:: Given request A ::
In the article on the song "The Contract," on what date did Twenty One Pilots announce their album Breach?
:: Given request B ::
Extend the article on the song "The Contract," picking up right after its final sentence.

>> begin Source

Single by Twenty One Pilots

from the album Breach
- Released: June 12, 2025
- Recorded: 2025
- Length: 3:45
- Label: Fueled by Ramen
- Songwriters: Tyler Joseph; Paul Meany; Dominic Harrison; Matt Schwartz;
- Producers: Tyler Joseph; Paul Meany;

Twenty One Pilots singles chronology
| "Doubt (demo)" (2025) | "The Contract" (2025) | "Drum Show" (2025) |

Music video
- "The Contract" on YouTube

= The Contract (song) =

2025 single by Twenty One Pilots

"The Contract" is a song by American musical duo Twenty One Pilots. It was released through Fueled by Ramen on June 12, 2025, as the lead single of their eighth studio album, Breach (2025). It was written by frontman Tyler Joseph, frequent collaborator Paul Meany, Yungblud, and Matt Schwartz, and produced by the former two. The song peaked at number 33 on the UK singles chart, making it their fourth-highest-charting song there, behind "Drag Path", Stressed Out", and "Heathens".

== Background ==
Twenty One Pilots released their seventh album, Clancy, on May 24, 2024. The visual album was intended to serve as the conclusion to the duo's decade-long conceptual series which began with Blurryface (2015), but its closing track "Paladin Strait" ended on a cliffhanger. During the May 2025 dates of the Clancy World Tour, the band shared a series of cryptic clues and Easter eggs on their social media accounts that hinted at a continuation in the series.

On May 21, 2025, the duo announced their eighth studio album, Breach, which was released in September of that year. Along with the album's announcement, they revealed the title of the lead single, "The Contract", and its release date, June 12.

>> end Source
>> begin Data provided

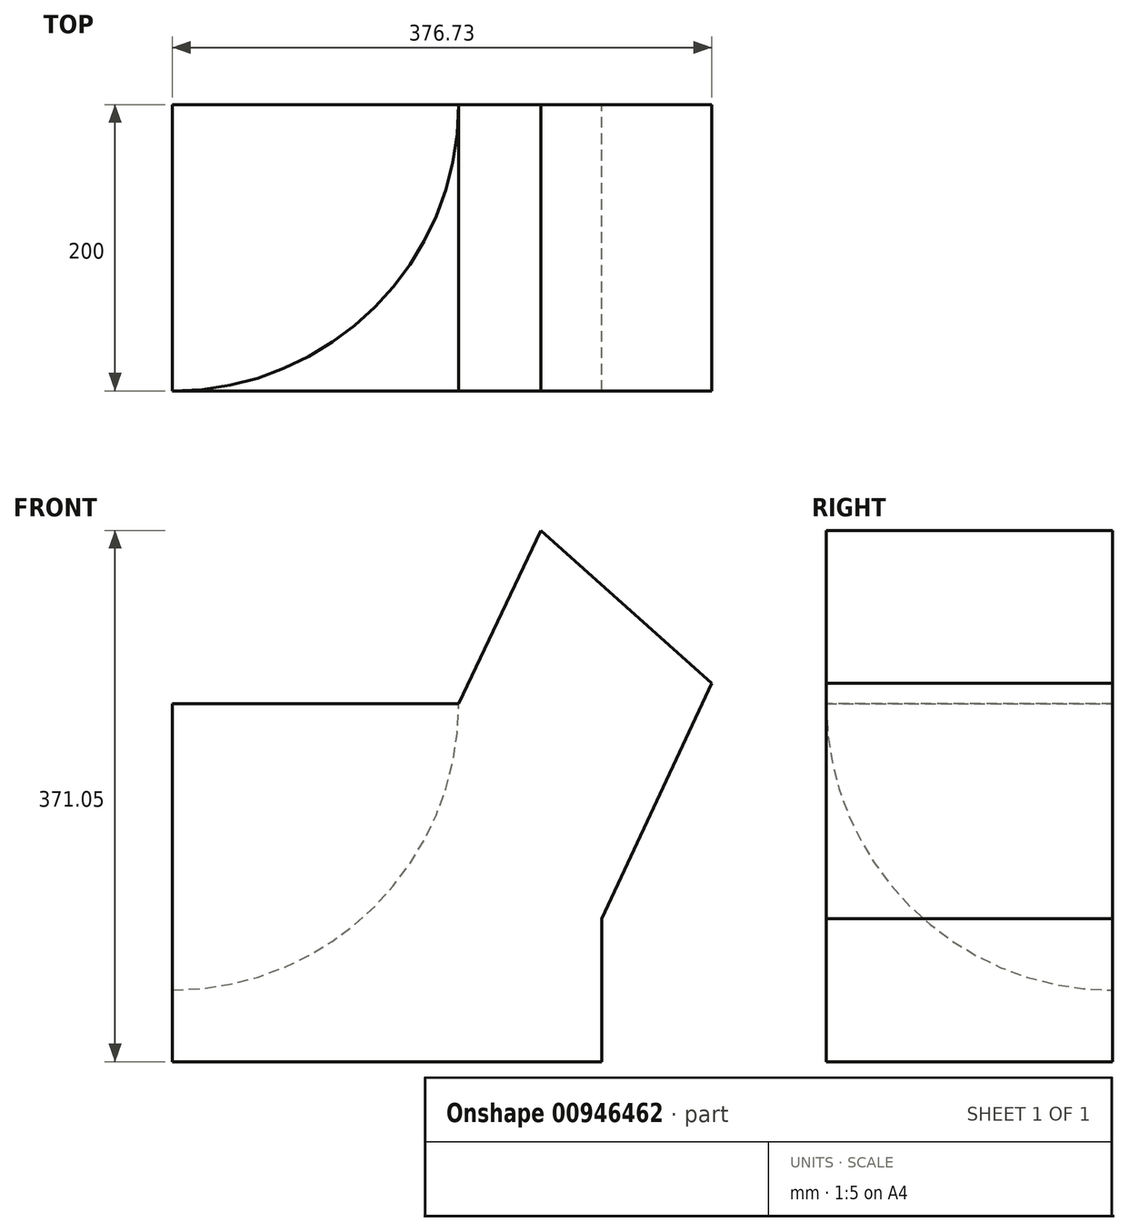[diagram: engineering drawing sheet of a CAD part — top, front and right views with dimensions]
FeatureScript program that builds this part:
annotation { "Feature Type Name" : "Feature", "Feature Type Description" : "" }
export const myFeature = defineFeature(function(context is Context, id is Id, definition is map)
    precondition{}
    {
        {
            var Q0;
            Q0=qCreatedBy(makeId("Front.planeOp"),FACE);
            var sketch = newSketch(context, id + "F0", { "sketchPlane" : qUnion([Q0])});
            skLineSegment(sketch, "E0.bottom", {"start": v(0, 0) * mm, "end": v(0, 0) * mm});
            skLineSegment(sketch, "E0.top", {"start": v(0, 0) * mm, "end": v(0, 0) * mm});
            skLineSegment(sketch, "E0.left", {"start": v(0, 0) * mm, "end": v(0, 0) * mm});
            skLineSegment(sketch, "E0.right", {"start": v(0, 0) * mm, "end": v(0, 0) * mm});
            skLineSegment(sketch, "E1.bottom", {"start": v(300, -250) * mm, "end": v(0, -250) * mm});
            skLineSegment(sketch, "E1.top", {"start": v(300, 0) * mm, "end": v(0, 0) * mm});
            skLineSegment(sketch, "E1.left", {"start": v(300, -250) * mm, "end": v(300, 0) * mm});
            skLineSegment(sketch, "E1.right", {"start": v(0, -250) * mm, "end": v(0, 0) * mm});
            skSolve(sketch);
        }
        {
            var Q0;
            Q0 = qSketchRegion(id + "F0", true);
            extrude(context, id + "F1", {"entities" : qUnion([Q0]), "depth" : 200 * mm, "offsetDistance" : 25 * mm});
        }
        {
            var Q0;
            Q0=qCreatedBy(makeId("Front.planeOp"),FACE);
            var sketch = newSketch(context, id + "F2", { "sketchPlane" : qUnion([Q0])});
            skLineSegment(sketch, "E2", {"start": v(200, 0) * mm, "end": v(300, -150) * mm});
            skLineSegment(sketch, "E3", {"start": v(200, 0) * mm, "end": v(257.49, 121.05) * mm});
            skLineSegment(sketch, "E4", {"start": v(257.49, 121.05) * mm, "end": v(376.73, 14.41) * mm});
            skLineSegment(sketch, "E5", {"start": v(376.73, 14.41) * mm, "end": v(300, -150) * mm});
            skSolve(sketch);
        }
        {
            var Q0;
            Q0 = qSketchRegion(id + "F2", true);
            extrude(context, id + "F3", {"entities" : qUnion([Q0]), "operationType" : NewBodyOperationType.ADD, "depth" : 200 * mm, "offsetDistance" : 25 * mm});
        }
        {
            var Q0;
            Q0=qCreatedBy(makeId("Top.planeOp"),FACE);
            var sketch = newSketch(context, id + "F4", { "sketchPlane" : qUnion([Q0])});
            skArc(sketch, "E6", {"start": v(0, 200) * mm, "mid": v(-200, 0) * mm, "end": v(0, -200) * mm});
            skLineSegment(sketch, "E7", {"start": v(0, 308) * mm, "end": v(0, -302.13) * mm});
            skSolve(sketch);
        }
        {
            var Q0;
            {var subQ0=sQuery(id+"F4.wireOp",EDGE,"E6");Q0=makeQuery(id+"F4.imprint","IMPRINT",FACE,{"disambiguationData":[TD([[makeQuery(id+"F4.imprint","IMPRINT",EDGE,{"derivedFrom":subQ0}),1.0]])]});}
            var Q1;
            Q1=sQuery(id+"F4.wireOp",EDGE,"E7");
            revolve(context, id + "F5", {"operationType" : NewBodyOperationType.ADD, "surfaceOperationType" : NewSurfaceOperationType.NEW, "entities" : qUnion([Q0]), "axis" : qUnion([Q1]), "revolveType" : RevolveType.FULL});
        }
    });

>> end Data provided

:: Final result A ::
May 21, 2025.

:: Final result B ::
== Composition ==
Sonically, "The Contract" is a track that combines elements of nu metal, emo, hip-hop and hyperpop, while not explicitly tying itself down to one or the other. Lyrically, "The Contract" features seemingly anxious lyrics, in which the narrator fears a "necromancer" outside, and engages in paranoid activities, such as checking doors and windows and being sure to stay quiet.

== Music video ==
An accompanying music video for "The Contract" was directed by Frédéric de Pontcharra and released the same day as the single. The video continues immediately after the ending of "Paladin Strait" and features the duo performing erratically while surrounded by ambiguous entities with glowing red eyes. It concludes with drummer Josh Dun handing frontman Tyler Joseph a coat, a visual echoed on Breachs album cover. As of August 8, 2026, the music video has over 20 million views on YouTube.

== Critical reception ==
Mix Vale praised "The Contract" as an "expansive" track and a "statement of intent" for Twenty One Pilots' next phase. Rolling Stones Kory Grow commended the song's eclectic production while describing it as a "total sensory assault." In a less positive review, Paolo Ragusa for Consequence appreciated the band's dedication to their decade-long narrative and compared the song to Linkin Park's album Meteora, citing a "nu metal twist". However, he ultimately found "The Contract" to be "frankly atrocious."

== Accolades ==

Awards and nominations for "The Contract"
| Ceremony | Year | Award | Result | Ref. |
|---|---|---|---|---|
| MTV Video Music Awards | 2025 | Best Rock | Nominated |  |

== Personnel ==
All credits are adapted from Tidal, except where noted.

=== Twenty One Pilots ===
- Tyler Joseph – vocals, piano, synthesizer, bass, guitar, songwriting, production
- Josh Dun – drums

=== Additional personnel ===
- Paul Meany – production, songwriting
- Yungblud – songwriting
- Matt Schwartz – songwriting
- Adam Hawkins – mixing
- Joe LaPorta – mastering
- Unnus Latif – drum technician, assistant engineer

== Charts ==

Chart performance for "The Contract"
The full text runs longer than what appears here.